Judgment and sentence affirmed.
Reed, C.J., and Petrich, J., concur.

These arguments, among others, are advanced by defense counsel but defendant makes numerous other assignments of error in his pro se brief, which because of their lack of arguable merit we decline to consider.

Upon cross-examination of defendant, the following testimony was elicited: "Q Now, Mr. Caldwell, aside from your feeling that it is irrelevant or not, you have been convicted of two counts of armed robbery, haven't you?
"A That's irrelevant.
"Q You have also been convicted of second-degree assault and sodomy, haven't you?
"A No.

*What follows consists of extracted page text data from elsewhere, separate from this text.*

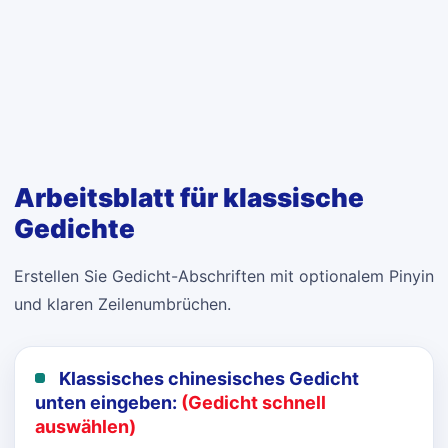
Arbeitsblatt für klassische
Gedichte
Erstellen Sie Gedicht-Abschriften mit optionalem Pinyin
und klaren Zeilenumbrüchen.
Klassisches chinesisches Gedicht
unten eingeben:
(Gedicht schnell
auswählen)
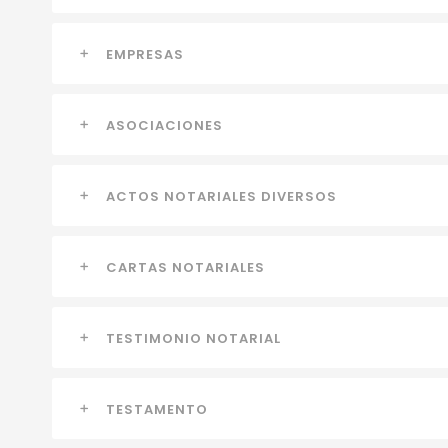
EMPRESAS
ASOCIACIONES
ACTOS NOTARIALES DIVERSOS
CARTAS NOTARIALES
TESTIMONIO NOTARIAL
TESTAMENTO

That's irrelevant.
"Q It is irrelevant; but you have been convicted of them, haven't you?
"A No.
"Q No.
"A It's irrelevant.
"Q Are you telling me that you haven't been convicted of those things, sir?
"A That's irrelevant.
"[Defense Counsel]: I will object to this. It has been answered.
"The Court: Overruled.
"[Deputy Prosecutor]: Your Honor, it hasn't been answered.
"Q [By Dep. Pros.]: Are you telling me that you have not been convicted?
"A It's irrelevant.
*398"Q You are saying, 'It's irrelevant'?
"A I'm saying the whole question is irrelevant."